Oleh: Sumaryanto Bronto (10038) 18 tahun yang lalu
=D> =D> =D> =D> =D> =D> =D> MAKIN SERU!!!!
Oleh: Yano (15849) 18 tahun yang lalu
lha yang punya thread ke mana ya........
Oleh: Feri Latief (10508) 17 tahun yang lalu
Seni atau tidaknya tergantung muatan yang dikandungnya. Itu yang membedakan seni dan tidak seni. Kekurangan fotografer kita adalah tidak memberi muatan yang lebih dari sekedar nilai-nilai standar fotografi. Kecenderungan mengukiti trend akan mengurangi muatan yang terkandung dalam fotografi. Dan itu yang terjadi dalam dunia fotografi di Indonesia, kurang kreatif! Ketika motret landscap hasilnya kayak Daniek Sukarya semua. Waktu memotret model hasilnya kayak Darwis Triadi. Begitu pula di foto jurnalis semua fotografer ingin jadi Oscar Matuloh. Waktu musim IR semua foto make IR. Hanya sedikit yang punya pemikiran sendiri dan membuat karya berbeda. Boleh saja ikut trend, sah-sah saja. Saya sendiri pun cenderung mengikuti trend. Tapi kalau ingin lebih dihargai berilah muatan lebih terhadap karya foto kita. Itu yang membedakan foto kita dengan yang lain. Dan inilah kelebihan dunia barat sana, mereka terus bereksplorasi dalam menciptakan nilai-nilai baru dalam fotografi. Sehingga nilai-nilai dalam fotografi pun berkembang. Kualitas muatan dalam fotografi ini harus terus digali dengan memberi nilai-nilai baru dalam fotografi. Nilai-nilai baru yang terus berkembang menjadikan fotogafi itu akan berkembang pula. Proses pemberian muatan dan nilai-nilai baru inilah yang menurut saya sebagai proses kreatif seni fotografi. Dan muatan ini lahir dari proses pemikiran yang panjang dan dalam. Kecuali dapat ilham tiba-tiba dari langit. Memang kendalanya ketika kita mulai memberi muatan lebih pada fotografi kita akan lari dari mainstream dan cenderung tidak mengikuti trend fotografi, bisa dipastikan foto-foto kita yang sarat muatan ini akan ditinggalkan trend. Tapi disitulah tantangan dan proses seleksi alamnya. Disitulah penilaiannya kita berkesenian atau tidak: konsistensi proses memberi muatan lebih dari sebuah karya fotografi ! Bukan begitu, Gan?
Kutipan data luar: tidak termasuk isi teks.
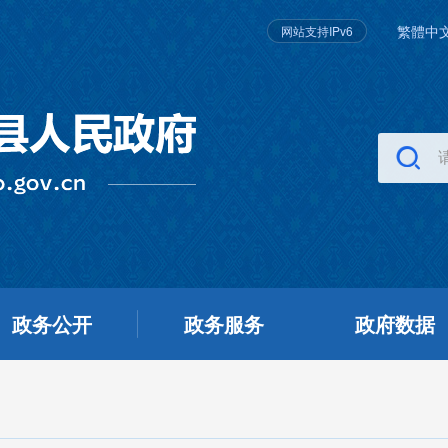
繁體中
网站支持IPv6
政务公开
政务服务
政府数据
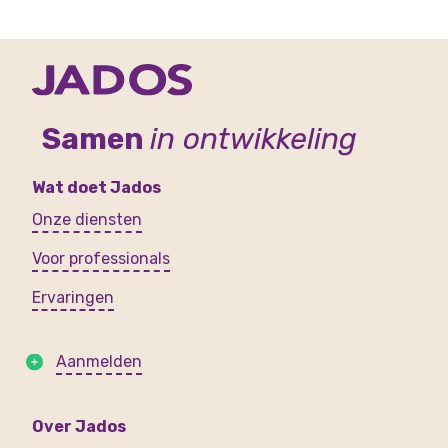
Samen
in ontwikkeling
Wat doet Jados
Onze diensten
Voor professionals
Ervaringen
Aanmelden
Over Jados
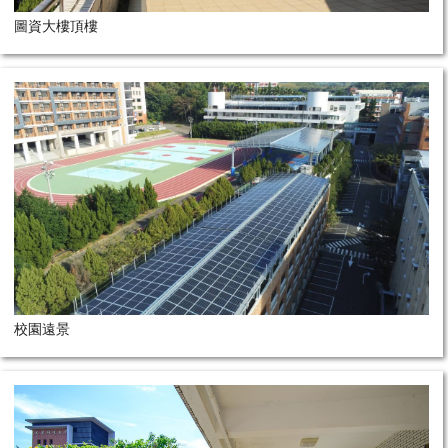
圖資大樓頂樓
校園遠景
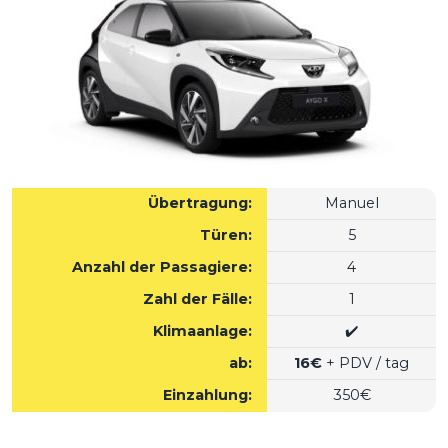
Übertragung:
Manuel
Türen:
5
Anzahl der Passagiere:
4
Zahl der Fälle:
1
Klimaanlage:
✔️
ab:
16€
+ PDV / tag
Einzahlung:
350€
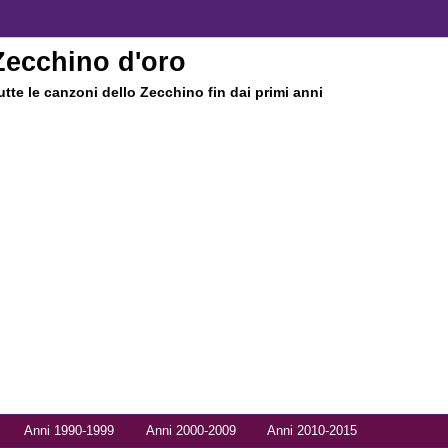
Zecchino d'oro
utte le canzoni dello Zecchino fin dai primi anni
Anni 1990-1999
Anni 2000-2009
Anni 2010-2015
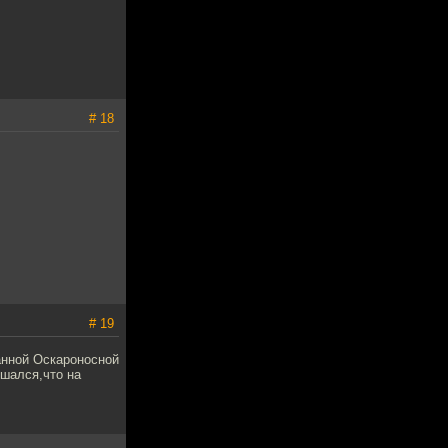
# 18
# 19
данной Оскароносной
ушался,что на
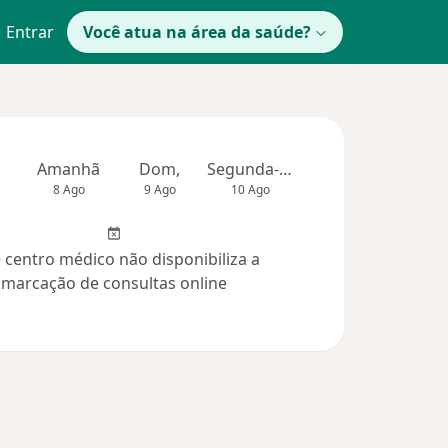
Entrar
Você atua na área da saúde?
Amanhã
Dom,
Segunda-feira
Ter,
Qua
8 Ago
9 Ago
10 Ago
11 Ago
12 Ag
 centro médico não disponibiliza a
marcação de consultas online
Oleh: joey (15885) 17 tahun yang lalu
revolusi fotography indonesia..8->....
Oleh: Agan Harahap (77838) 17 tahun yang lalu
ketika membaca tulisan sodara Eki Akhwan di artikel..entah kenapa, saya kembali tergerak untuk membuka n membaca kembali thread 'omong kosong' yg saya sengaja 'terlantarkan' ini.... feri latief : begituuuuuuuuu....;) Suherman : kata2 yg cukup menarik ;) lantas...yg menjadi pertanyaan sekaligus (mungkin) pernyataan kekecewaan saya ialah : 'kenapa setelah beberapa terjadi perbincangan ini ,tidak ada yang berupaya untuk memajukan/menaikkan 'harkat n martabat' (nya/) fotografi indonesia ?? mengapa selama ini yang muncul dan yg di beri penghargaan tinggi (berupa nilai yg tinggi maupun FPE) hanya foto2 'pop' yg itu2 saja?? mengapa para fotografer2 indonesia (fn),memberikan penghargaan yang terkesan 'BERLEBIHAN' untuk sebuah karya foto yang biasa2 saja bahkan cenderung vulgar?? apakah ini merupakan kecenderungan dari pola pikir dan gaya hidup fotografer2 indonesia yang cenderung bebal? atau mungkin takut ?atau mungkin berjiwa plagiat ? atau bahkan,...'setia kawan' ????
Oleh: Jimi (7839) 17 tahun yang lalu
hush.....lo tuh yeeeeeeeeeeeeeee..............
Oleh: Victor Nicholas Sitorus (21195) 17 tahun yang lalu
tapi fotografi juga bukan lah hal yang mudah, dan kalau dibalik bisa aja lho, misalnya orang pengen jadi pelukis, dia punya duit beli kuas sama kanvas lalu corat coret , lalu bisa aja dibilang lukisan abstrak :)). foto dibilang seni, karena dalam pembuatan dibutuhkan konsep dan merupakan expressi dan chiri khas dari pembuatnya, sama seperti orang yang melukis. bedanya, pelukis bisa melukis tanpa membutuhkan model, dia tinggal membayangkannlya saja. dalam fotografi juga sama, tapi pasti membutuhkan model. kalau enggak, gambarnya darimana dong :))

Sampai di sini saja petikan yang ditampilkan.